David Soto (New York, NY)
The restaurant, Noma Mexico, will serve dinner five nights a week at $600 a person.

Before any readers jump to judge or lampoon this venture please read the four compelling reasons to book your table below:

1) We’ll try some exotic fruits, and we’re definitely going to make cochinita pibil.

2) And we’ll cook everything over fire

3) Waiters will deliver their brand of polished service in shorts and flip-flops.

4) Late one night, just about a decade ago, Mr. Redzepi arrived hungry in Mérida, Mexico, and stopped on the street for tacos al pastor — hot, fresh corn tortillas piled with thinly sliced pork that had been browned on a vertical spit. The meal was quick, simple, but skillfully executed, and it made an outsize impression on the chef.

Indeed.
Sally (KC)
Hmmmm, compelling reasons to book a table...really?
1) Exotic fruits and Cochinita pibil - can find both of these for next to nothing in the pueblo.
2) Cook everything over fire - not unique to Tulum by any means.
3) Waiters in shorts and flip-flops - yep...just like about every other place in Tulum.
4) Tacos al pastor - give Antojitos La Chiapaneca in the pueblo. Great tacos for probably less than a simple cocktail at Noma.

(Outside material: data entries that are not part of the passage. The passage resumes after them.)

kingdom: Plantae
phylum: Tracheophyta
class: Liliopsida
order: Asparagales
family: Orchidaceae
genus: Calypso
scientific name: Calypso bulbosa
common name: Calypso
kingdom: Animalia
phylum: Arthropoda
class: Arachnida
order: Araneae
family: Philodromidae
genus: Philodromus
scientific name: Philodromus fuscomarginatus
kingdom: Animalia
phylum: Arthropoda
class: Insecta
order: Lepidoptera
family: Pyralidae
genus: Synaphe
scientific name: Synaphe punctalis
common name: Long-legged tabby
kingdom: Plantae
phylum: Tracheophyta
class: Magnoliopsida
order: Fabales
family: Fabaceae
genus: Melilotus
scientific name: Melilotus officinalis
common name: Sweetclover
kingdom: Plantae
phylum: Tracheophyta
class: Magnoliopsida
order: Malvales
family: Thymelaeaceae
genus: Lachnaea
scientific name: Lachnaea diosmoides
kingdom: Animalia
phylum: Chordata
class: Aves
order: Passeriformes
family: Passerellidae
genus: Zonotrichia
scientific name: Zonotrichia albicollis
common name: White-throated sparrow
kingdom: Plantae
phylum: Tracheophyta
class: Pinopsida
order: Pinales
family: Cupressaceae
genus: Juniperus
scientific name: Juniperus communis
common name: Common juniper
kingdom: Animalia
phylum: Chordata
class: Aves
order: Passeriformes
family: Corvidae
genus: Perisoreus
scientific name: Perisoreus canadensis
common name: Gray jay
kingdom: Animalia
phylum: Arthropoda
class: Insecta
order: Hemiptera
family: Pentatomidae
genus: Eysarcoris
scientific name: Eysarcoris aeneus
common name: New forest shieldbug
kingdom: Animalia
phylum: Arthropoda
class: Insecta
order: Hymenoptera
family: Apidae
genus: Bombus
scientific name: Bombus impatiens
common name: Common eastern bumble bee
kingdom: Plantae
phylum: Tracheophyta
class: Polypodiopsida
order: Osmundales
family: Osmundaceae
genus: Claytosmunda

I wish the chef well and am sure there are plenty of trendy tourists who will happily fork out $600 a person for what I'm sure will be a delightful meal. But to state that these are the reasons one should be compelled to book a table...I think not.
[email protected] (Cuernavaca)
I can only hope that the price per person at this restaurant is an error. If the $600 per person is correct, it is obscene. In Mexico? What exactly does that amount cover? I for one prefer my local taqueria, where many people eat and enjoy. It is also where many people are employed , where prices are moderate....and the food quality is probably about the same. Snobbery? A big yes, particularly since many people just barely earn $600 dollars a month!
Bjorn Olesen (Singapore)
I have had the pleasure of eating at Noma three times in Copenhagen, and each time was a unique experience. However, slowly it looks like Rene Redzepi is loosing the plot gallivanting all over the world with his pop-up restaurants. I'm sure it is great fun for him and his staff but to me his uniqueness has peaked sometime back, and other and better restaurants have now taken advantage of his lack of focus. My new favourite in Copenhagen the 3-star Geranium Restaurant is a good example.